# Cresting/painting arrows



## shanedut (Sep 28, 2009)

I have not crested an arrow in a long time, since i shot aluminums. So as far as carbons i dont know but with aluminums when you had to replace feathers/fletches i usually had to re do the cresting. The coatings so thin that it usually came with the feather. Carbon may be different but i doutb it. As far as painting a whole arrow i doubt it would last and would wear off shooting into targets, it would also more than likely make ther arrow really heavy and as you mentioned might change the flight of the arrow.


----------



## b0w_bender (Apr 30, 2006)

Use a wrap where the feathers go and leave a small gap between the Wrap and the cresting area. Then when you need to remove the wrap to re-fletch you can leave the cresting intact.


----------



## reckless (Jul 8, 2006)

yes.


----------



## reckless (Jul 8, 2006)

Ok bit of a snotty answer.
hear is what you can do to keep the crest and still remove the fletch.
finish of your cresting with a coat of lacquer.
then fletch your arrows using bohenings fletching tape (double sided).

▸ DATASET RECORDS:
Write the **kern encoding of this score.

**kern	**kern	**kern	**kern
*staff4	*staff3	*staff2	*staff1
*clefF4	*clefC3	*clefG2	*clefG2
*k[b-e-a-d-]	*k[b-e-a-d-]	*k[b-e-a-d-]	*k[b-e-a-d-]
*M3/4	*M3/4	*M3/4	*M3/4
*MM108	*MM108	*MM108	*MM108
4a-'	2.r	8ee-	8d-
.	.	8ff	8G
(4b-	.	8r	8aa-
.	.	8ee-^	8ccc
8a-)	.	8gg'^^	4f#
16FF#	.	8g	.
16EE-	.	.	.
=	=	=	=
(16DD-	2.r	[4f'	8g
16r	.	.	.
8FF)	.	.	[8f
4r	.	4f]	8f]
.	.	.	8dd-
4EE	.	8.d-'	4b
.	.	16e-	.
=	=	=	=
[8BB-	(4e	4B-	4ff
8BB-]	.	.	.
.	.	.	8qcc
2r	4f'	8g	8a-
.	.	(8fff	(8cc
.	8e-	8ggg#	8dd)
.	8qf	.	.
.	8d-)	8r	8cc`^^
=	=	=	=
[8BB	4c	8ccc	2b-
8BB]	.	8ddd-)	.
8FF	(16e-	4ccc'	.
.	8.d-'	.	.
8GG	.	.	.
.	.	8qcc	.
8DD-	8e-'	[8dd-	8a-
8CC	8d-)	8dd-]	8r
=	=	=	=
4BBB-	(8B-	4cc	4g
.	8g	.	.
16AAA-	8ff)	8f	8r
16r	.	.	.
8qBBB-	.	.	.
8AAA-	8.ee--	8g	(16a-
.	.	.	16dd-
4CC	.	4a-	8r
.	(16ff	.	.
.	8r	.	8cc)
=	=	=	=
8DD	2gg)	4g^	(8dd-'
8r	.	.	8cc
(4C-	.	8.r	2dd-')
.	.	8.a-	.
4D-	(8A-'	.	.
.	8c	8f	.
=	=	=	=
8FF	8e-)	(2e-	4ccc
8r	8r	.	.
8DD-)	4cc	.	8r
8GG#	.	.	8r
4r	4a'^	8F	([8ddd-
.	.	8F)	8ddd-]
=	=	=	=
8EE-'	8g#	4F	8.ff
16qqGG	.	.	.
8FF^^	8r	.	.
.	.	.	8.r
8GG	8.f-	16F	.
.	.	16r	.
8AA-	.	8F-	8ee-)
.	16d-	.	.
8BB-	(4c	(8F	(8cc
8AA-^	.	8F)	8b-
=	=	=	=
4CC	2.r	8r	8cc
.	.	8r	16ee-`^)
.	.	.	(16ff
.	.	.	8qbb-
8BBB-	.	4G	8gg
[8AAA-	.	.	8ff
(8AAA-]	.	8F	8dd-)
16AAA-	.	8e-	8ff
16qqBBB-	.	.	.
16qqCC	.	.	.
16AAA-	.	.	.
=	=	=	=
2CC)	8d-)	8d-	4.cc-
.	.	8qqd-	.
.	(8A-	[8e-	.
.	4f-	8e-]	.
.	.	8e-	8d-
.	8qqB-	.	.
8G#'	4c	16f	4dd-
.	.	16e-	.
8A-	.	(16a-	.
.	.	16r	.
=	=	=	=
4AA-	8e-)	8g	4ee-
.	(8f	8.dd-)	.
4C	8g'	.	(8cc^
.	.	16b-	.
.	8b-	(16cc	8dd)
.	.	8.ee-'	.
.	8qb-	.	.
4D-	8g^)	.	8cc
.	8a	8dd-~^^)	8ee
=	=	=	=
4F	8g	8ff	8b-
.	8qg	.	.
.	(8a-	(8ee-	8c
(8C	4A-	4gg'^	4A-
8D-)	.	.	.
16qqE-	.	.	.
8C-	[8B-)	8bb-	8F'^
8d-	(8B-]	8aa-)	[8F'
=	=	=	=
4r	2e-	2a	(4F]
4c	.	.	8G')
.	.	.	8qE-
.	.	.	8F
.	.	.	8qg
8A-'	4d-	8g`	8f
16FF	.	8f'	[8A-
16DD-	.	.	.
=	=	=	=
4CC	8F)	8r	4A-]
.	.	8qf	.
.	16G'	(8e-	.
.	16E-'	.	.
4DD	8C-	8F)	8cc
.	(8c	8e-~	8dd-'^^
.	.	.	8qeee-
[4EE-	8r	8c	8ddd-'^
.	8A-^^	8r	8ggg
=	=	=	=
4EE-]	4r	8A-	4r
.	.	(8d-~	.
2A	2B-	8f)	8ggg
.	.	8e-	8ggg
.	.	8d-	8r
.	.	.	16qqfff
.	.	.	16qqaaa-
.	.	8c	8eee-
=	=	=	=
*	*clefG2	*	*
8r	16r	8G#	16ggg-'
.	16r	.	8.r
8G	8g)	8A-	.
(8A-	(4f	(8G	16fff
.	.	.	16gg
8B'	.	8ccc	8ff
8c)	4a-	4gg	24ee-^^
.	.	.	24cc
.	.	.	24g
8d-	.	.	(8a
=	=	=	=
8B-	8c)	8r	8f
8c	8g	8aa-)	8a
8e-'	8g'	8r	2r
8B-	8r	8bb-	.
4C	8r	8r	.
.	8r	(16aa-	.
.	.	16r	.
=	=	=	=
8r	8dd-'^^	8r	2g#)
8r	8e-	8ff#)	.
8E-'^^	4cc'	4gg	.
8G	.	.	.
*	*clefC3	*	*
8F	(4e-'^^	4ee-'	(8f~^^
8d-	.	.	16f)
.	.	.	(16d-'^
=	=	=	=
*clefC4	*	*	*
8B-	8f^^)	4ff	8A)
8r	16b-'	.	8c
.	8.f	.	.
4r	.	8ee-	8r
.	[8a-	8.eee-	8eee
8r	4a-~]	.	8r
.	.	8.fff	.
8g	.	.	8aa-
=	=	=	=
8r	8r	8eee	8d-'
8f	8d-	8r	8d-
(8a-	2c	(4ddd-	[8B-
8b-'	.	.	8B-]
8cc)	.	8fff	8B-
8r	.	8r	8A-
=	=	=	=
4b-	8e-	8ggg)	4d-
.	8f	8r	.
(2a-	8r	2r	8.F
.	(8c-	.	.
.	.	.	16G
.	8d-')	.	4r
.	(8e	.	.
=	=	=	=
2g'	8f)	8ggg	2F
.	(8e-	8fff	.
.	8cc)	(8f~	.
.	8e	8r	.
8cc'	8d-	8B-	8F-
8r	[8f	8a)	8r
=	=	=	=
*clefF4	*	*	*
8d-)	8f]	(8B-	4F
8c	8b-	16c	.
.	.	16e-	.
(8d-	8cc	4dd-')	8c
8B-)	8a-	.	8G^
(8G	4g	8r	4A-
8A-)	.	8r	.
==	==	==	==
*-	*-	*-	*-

▸ REQUIRED TASKS:
A) How many lines of the listing contain the word "kern"? Give the count alone.
B) What would come next in the thread on cresting and painting arrows? Write a continuation that picks up after its last sentence.

▸ TASK RESPONSES:
A) 2

B)
the ape can move a little though so to get around this take some silk thread and bind the arrow to shaft with it.
couple of wraps around the shaft just in front of the feathers. then going through the feathers as you move up the shaft finaly
a few wraps at the back.
if i get time i will post some pics as my description is as clear as mud.
however works great looks fantastic, and when/if you need to refletch 
just pop them over a steaming pot after removing the binding silk thread and they will peel off nice and easy.


----------



## catfishmafia76 (Aug 23, 2009)

reckless said:


> Ok bit of a snotty answer.
> hear is what you can do to keep the crest and still remove the fletch.
> finish of your cresting with a coat of lacquer.
> then fletch your arrows using bohenings fletching tape (double sided).
> ...


Would like to see pics of that myself. I have seen pics of feathered arrows wrapped with thread along the fletching and wondered what that was for. Now I know thanks.


----------



## Steel26golf (Mar 6, 2012)

Wow thanks for the input. I too would like to see what that looks like. I'm gonna get a cresting jig this week and give it a shot. I think cresting looks better then the wraps I use now. I'll let you guys know how I make out.


----------



## Tcreiglow (Oct 30, 2012)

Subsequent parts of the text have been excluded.